Murakami has obviously turned into a brand, and readers can hardly evade his works any more. Besides the republication of his earlier novel, illustrated editions of short stories are also catching the eyes of German book shoppers. 2012 saw the publication of the two “Bakery Attack” stories with illustrations by the German artist Kat Menschik, an edition that was also marketed in Japan. This illustrator also created a new version of Fushigi na toshokan under the title of Die unheimliche Bibliothek (The Mysterious Library) in 2013. It appears that through these visualizations, Murakami’s literature will find another channel on a global scale, including re-imports to its country of origin.

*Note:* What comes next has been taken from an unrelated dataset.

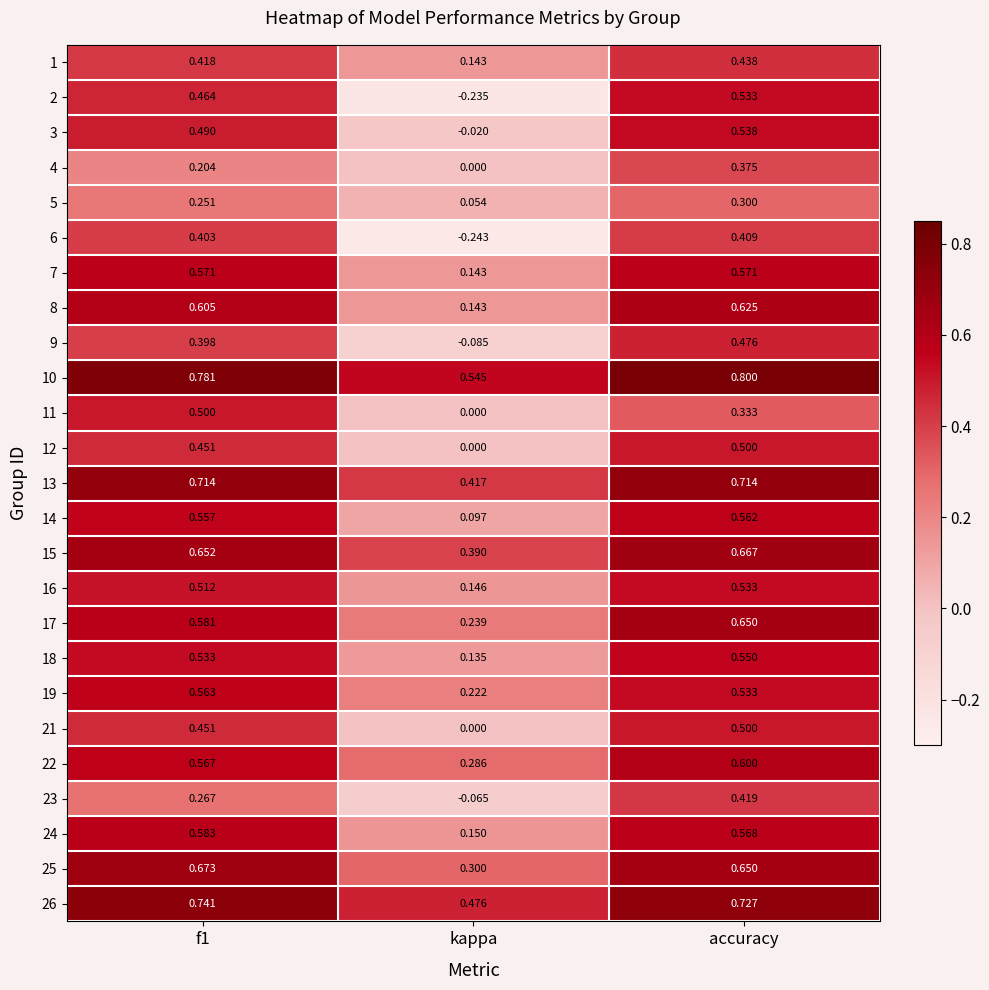

How many series are shown in this chart?

25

But back to the question of translation. How will adaptations for local readerships in all the different translations of his books be approached when the English versions no longer serve as the master copies? Or has Murakami perhaps adapted his style of writing for a global market in a way that makes these adaptations no longer necessary? This is one of the many fascinating questions which will inspire research of scholars of Japanese literature and of translation studies. It is worth noting that the overall rate of direct versus indirect translation via English and a few other languages into German has in fact remained fairly stable since 1868 through the present, amounting to 88% versus 12%. Indirect translations today mostly apply to manga and to popular literature, including crime and mystery novels. We must consider how to appraise these figures, to compare them with translations into other languages, and to relate them to our case in point.